Sorri, sorri com a boca, com os olhos, com a mente, com o coração… Eu era todo sorrisos para aquela mulher dentro de mim. Aquela que eu amava a cada minuto mais. Dei um passo, seu perfume me atingindo como um carinho. Seus lábios carmins me chamavam baixinho. Quis gritar-lhe meu amor, mas me contive. Optei pela honestidade, que é um sinônimo confuso de amor.

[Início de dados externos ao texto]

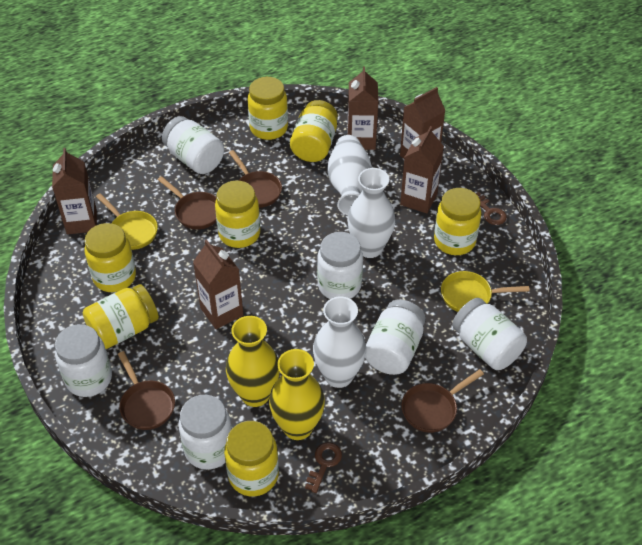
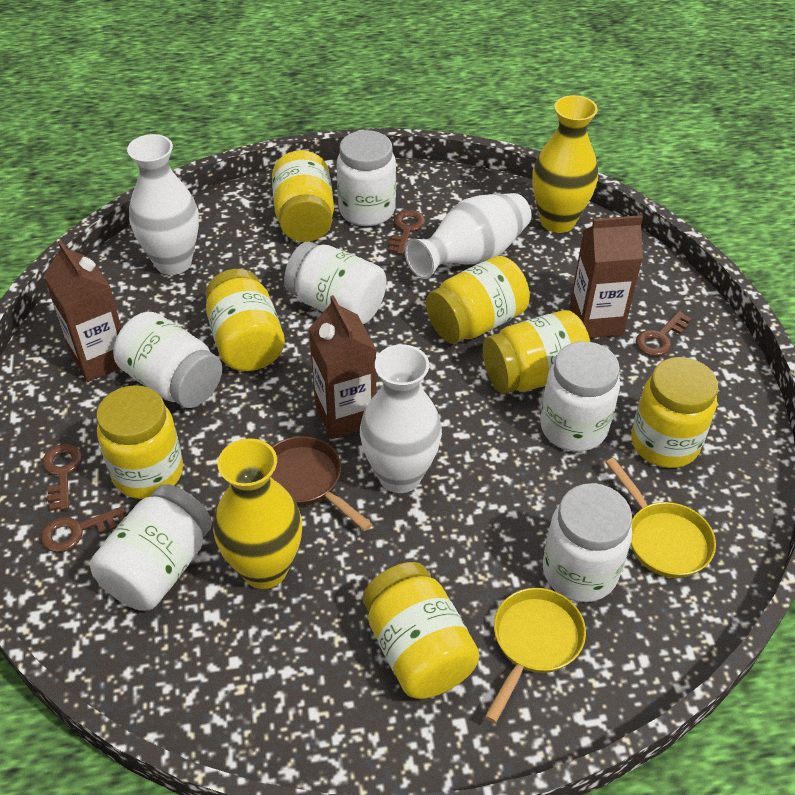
brown carton: [52,148,97,234] [193,239,243,329] [348,67,379,150] [400,87,445,159] [400,126,444,213] = 5 -> [44,240,122,382] [309,295,376,439] [569,215,643,338] = 3
brown key: [305,442,342,493] [476,192,507,225] = 2 -> [41,506,126,552] [43,444,82,511] [389,210,425,255] [636,311,691,356] = 4
brown pan: [118,351,175,430] [158,176,217,230] [229,150,282,208] [401,369,484,433] = 4 -> [271,436,372,531] = 1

“Como poderia permanecer longe… Contigo tão perto?”
Francesca sorri para mim, o primeiro sorriso tímido que vi naquele rosto. Sempre tive muitas certezas, mas nenhuma foi tão forte como aquela, ao ver Francesca sorrindo timidamente para mim com seus dentes pequeninos e brancos. Nenhuma certeza foi tão forte quando saber que amaria aquela pequena para sempre. Tendo-a ou não. Eu a amaria por toda a vida.